File (Field) Paths does also provide replacing of spaces with a symbol, as it has since inception (or not long afterwards) via the Pathauto integration.

I'm more than happy to remove the functionality from F(F)P as soon as it's no longer needed.

g089h515r806’s picture

I have test with File (Field) Paths with Drupal8.0.1, it does not works at first. it works correctly at last.
I want to upload chinese pdf file using file field module.

Deciphered’s picture

That seems like a poorly worded statement. But I will be happy to look into it further in the appropriate issue queue.

g089h515r806’s picture

Sorry for my English.

Version: 8.1.x-dev » 8.2.x-dev

Drupal 8.1.0-beta1 was released on March 2, 2016, which means new developments and disruptive changes should now be targeted against the 8.2.x-dev branch. For more information see the Drupal 8 minor version schedule and the Allowed changes during the Drupal 8 release cycle.

eigentor’s picture

I have tried filefield paths to solve the problem of transliterating filenames. For me it dit not work. Some comments for filefield paths:

  1. It seems to keep the original filename and create the new filename, which is some kind of alias. I think this is by design and in the sense of the module, but unneccessary for the simple goal of getting web-safe filenames.
  2. One has do the setting "transliterate filename" in every single filefield, maybe even instance of every filefield. That is quite some work and can cause oversights.
  3. There is a major problem with filefield paths: it cannot be uninstalled https://www.drupal.org/node/2685731 The module is not alone with this problem. The new uninstall system of Drupal 8 requires all database content of a module to be removed before you can uninstall it. If this content is not deletable by hand, there is a problem.
imadalin’s picture

I don't think that the issue's topic is about File (Field) Paths and we should concentrate on implementing Transliteration for filenames manipulation in the Core.

pingwin4eg’s picture

Status: Active » Needs review
FileSize
1.34 KB

Let's start with something.

Here's a patch using code similar to that from a transliteration module.

Berdir’s picture

"Something" looks like a good start to me, at least it doesn't break any existing tests. Next step would be tests with file names that trigger this.

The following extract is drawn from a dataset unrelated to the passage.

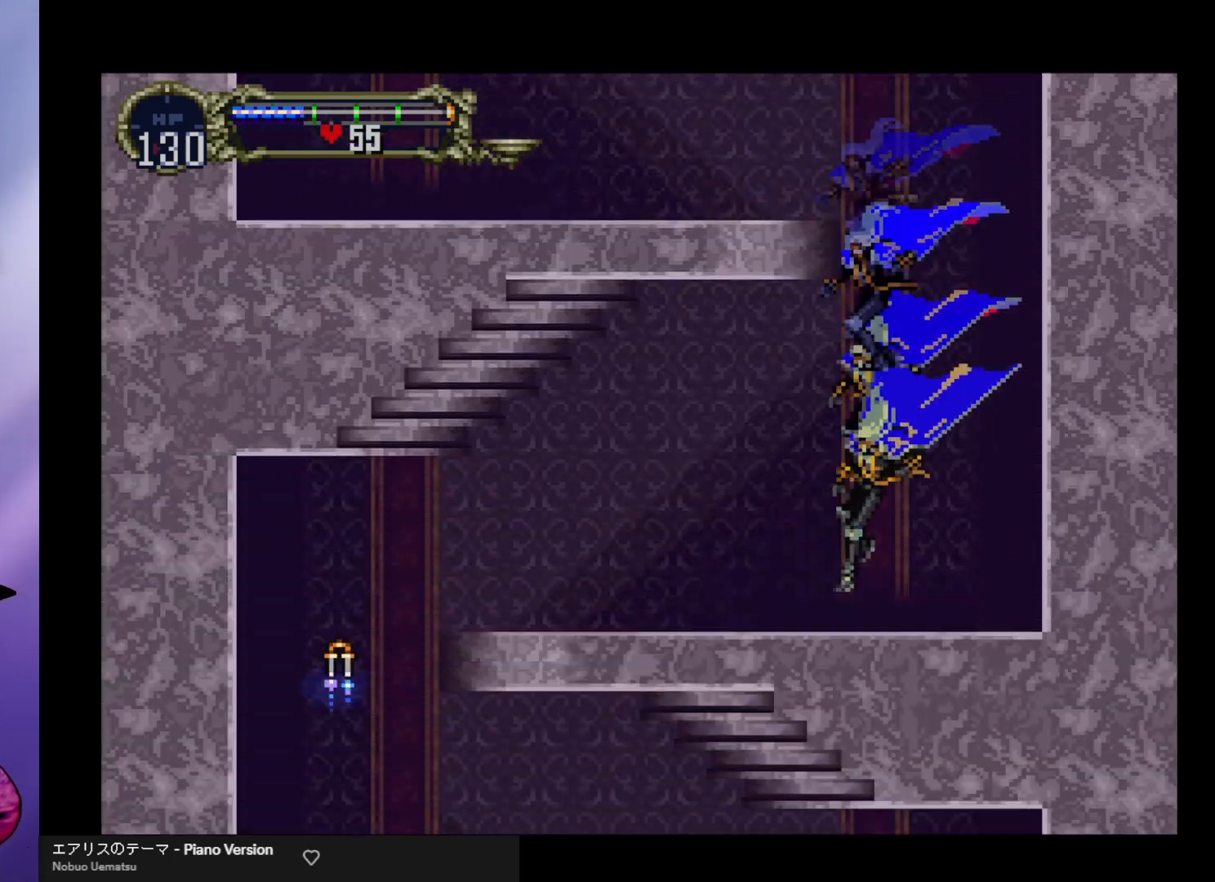
{"buttons": ["B", "Y"], "left_stick": "center", "events": [[100, "left_stick", "center"], [133, "B", "down"], [133, "Y", "down"], [233, "Y", "up"], [267, "B", "up"], [300, "B", "down"], [333, "Y", "down"], [400, "Y", "up"], [433, "B", "up"], [467, "B", "down"], [500, "Y", "down"]]}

Also wondering about how to introduce this exactly, is there any reason to make this a setting, so it could be disabled? It will be a behavior change, although I suspect a very welcome one for most (all?) sites?

SKAUGHT’s picture

i'll be bold enough to say all sites should use.

The only other request I've ever had is about storing the original file name, that could be used for Title href. As people often name a file because they expect it would be saved. Same for Search API related issues. At this time, I haven't directly looked to see if the File API is yet doing that..

^I think there would be no need for an 'on/off' switch of transliteration if org. name is stored for about points.

$clean_filename = \Drupal::transliteration()->transliterate($file->getFilename(), 'en', '');
I should think 'en' shouldn't be hardcoded. sites will not all be english first.

stefan.r’s picture

This probably should be opt-in (at least for existing sites), so as to not change behavior.

SKAUGHT’s picture

Status: Needs review » Needs work
andypost’s picture

opt-in

Makes sense to have that configurable via container param

hgoto’s picture

I updated the patch #15.

1.

$clean_filename = \Drupal::transliteration()->transliterate($file->getFilename(), 'en', '');
I should think 'en' shouldn't be hardcoded. sites will not all be english first.

I replaced the hardcoded 'en' to $langcode with the following code:

      $langcode = \Drupal::languageManager()->getCurrentLanguage()->getId();

      // Transliterate and sanitize the destination filename.
      $filename = \Drupal::transliteration()->transliterate($file->getFilename(), $langcode, '');

2.

I changed the strtolower() to Drupal\Component\Utility\Unicode\Unicode::strtolower(). I consulted #1842718: Use new Transliteration functionality in core for machine names for this point. This may be unnecessary.

      // Force lowercase to prevent issues on case-insensitive file systems.
      $filename = Unicode::strtolower($filename);

3.

I introduced an option config to toggle the transliteration for the file names.

This probably should be opt-in (at least for existing sites), so as to not change behavior.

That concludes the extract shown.